Cet air permet bien de montrer les aspirations qui viennent avec la richesse. On ne veut pas être riche et avoir de l’argent dans l’absolu : on veut des choses précises, des choses aussi précises qu’une marque de luxe. Et je pense que ce dont on rêve quand on rêve d’argent dévoile à coup sûr nos valeurs, nos attentes, et notre personnalité. Ma question préférée, qu’est ce que je vais faire de tous ces deniers ?

Dans l’air original, dans If I were a Rich man, le héros Teyve ne veut pas, évidemment, de jolies robes de créateurs. Ce qui revient, c’est surtout : un, l’idée de ne pas travailler, d’être plutôt oisif : “If I were a wealthy man. / I wouldn’t have to work hard”, deux, rendre sa femme véritable maîtresse de son foyer, le tout avec un double-menton, et trois, d’être reconnu par sa communauté comme un homme lettré et sage : “And I’d discuss the holy books with the learned men, several hours every day.”

Dans les deux cas le regard des autres est tout de même primordial. Gwen voit dans l’argent une source d’indépendance vis-à-vis des hommes (“if I was a wealthy girl / No man could test me, impress me”) quand Teyve préfère, à l’inverse que sa communauté soit dépendante de lui et de ses conseils.

Les différences entre les deux titres montrent, à mon avis, un changement de culture qui s’est effectué en une cinquantaine d’année. Déjà, l’oisiveté n’est plus une valeur de riche, avec le chômage de masse qui fait de l’inactivité une menace pour les classes populaires, alors qu’il est valorisé pour les classes supérieures de travailler plus que mesure, notamment dans l’univers des technologies, de la banque, du conseil… Le col blanc, aujourd’hui, doit montrer ses nuits blanches et ses “charrettes” comme un signe de statut. Cette performance de l’activité est nécessaire pour justifier sa richesse : je suis riche car je travaille dur.

**Exercices:**
A. D'après l'article, quelles sont les choses que veut le héros Teyve dans l'air original ? Citez-les toutes.
B. Recopiez le passage de l'article qui part de « Cet air permet » et va jusqu'à « ces deniers ? », en mettant « voiture de sport » à la place de « marque de luxe ».

**Contenu des données:**
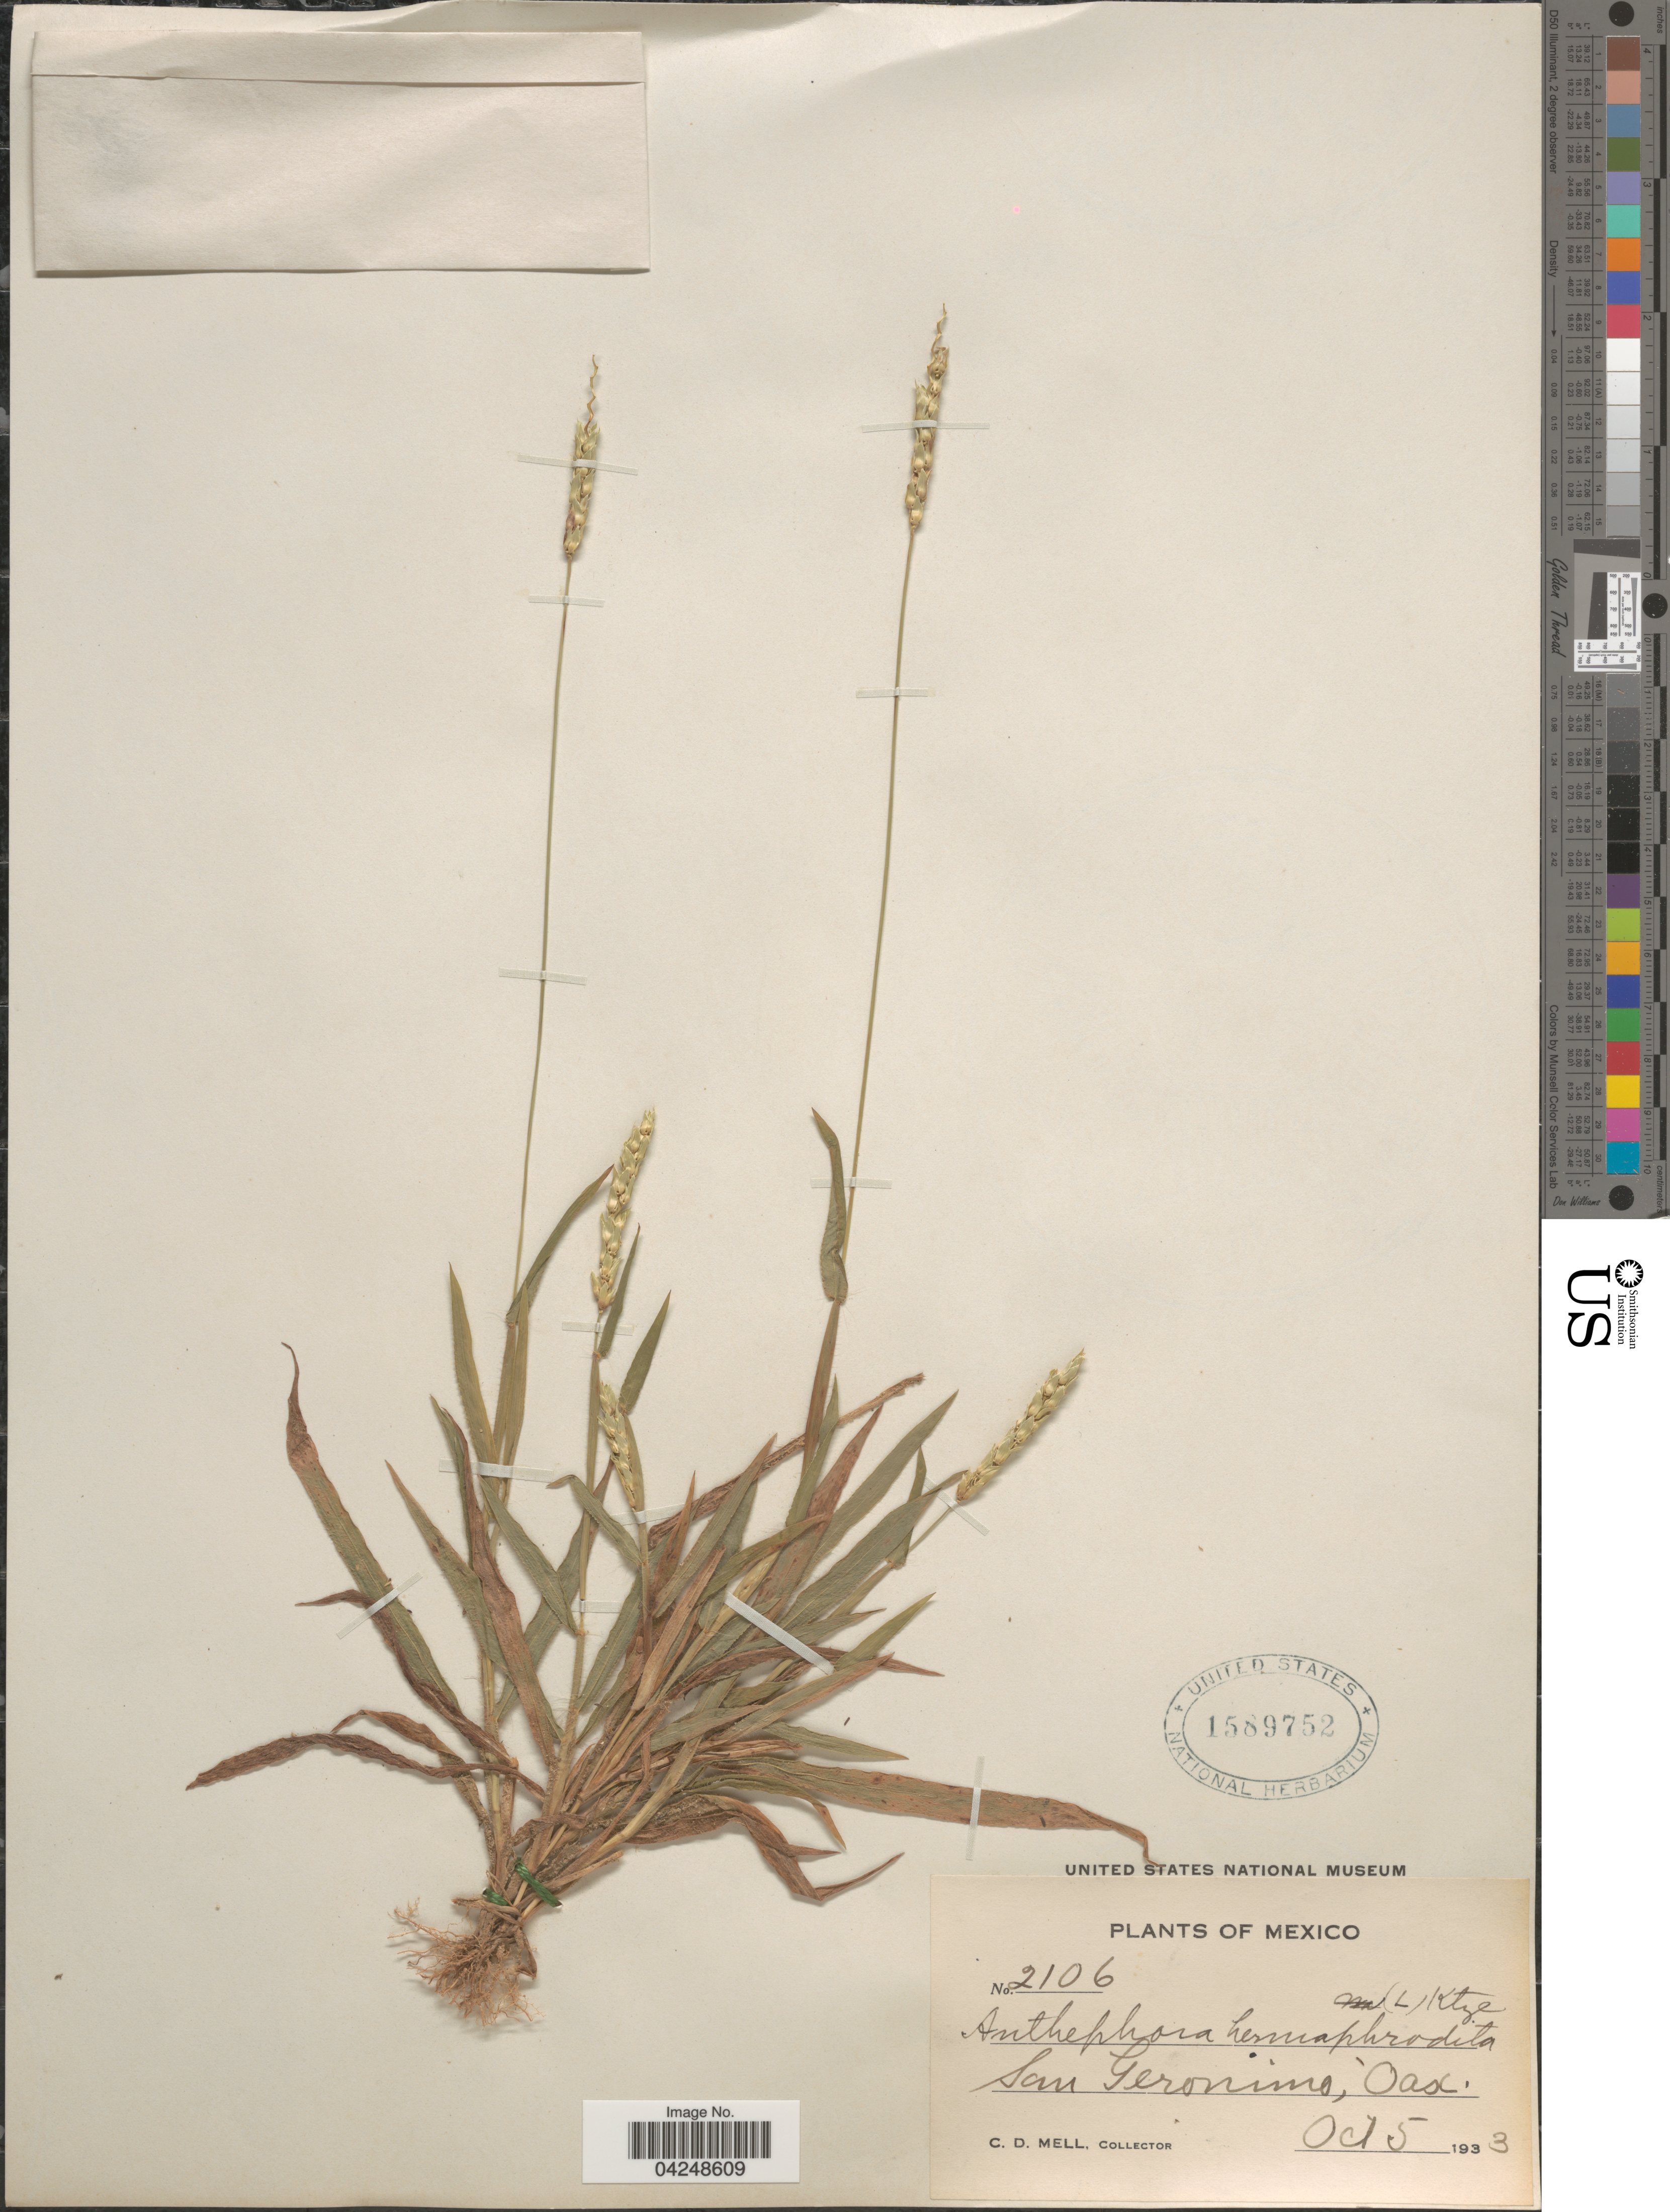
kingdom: Plantae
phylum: Tracheophyta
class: Liliopsida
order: Poales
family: Poaceae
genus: Anthephora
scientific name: Anthephora hermaphrodita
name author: (L.) Kuntze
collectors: C. D. Mell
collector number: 2106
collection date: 1933-10-05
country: Mexico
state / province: Oaxaca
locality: San Geronimo.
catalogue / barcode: US 1589752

**Réponses successives:**
A.
1. Ne pas travailler, être plutôt oisif.
2. Rendre sa femme véritable maîtresse de son foyer, le tout avec un double-menton.
3. Être reconnu par sa communauté comme un homme lettré et sage.

B.
Cet air permet bien de montrer les aspirations qui viennent avec la richesse. On ne veut pas être riche et avoir de l’argent dans l’absolu : on veut des choses précises, des choses aussi précises qu’une voiture de sport. Et je pense que ce dont on rêve quand on rêve d’argent dévoile à coup sûr nos valeurs, nos attentes, et notre personnalité. Ma question préférée, qu’est ce que je vais faire de tous ces deniers ?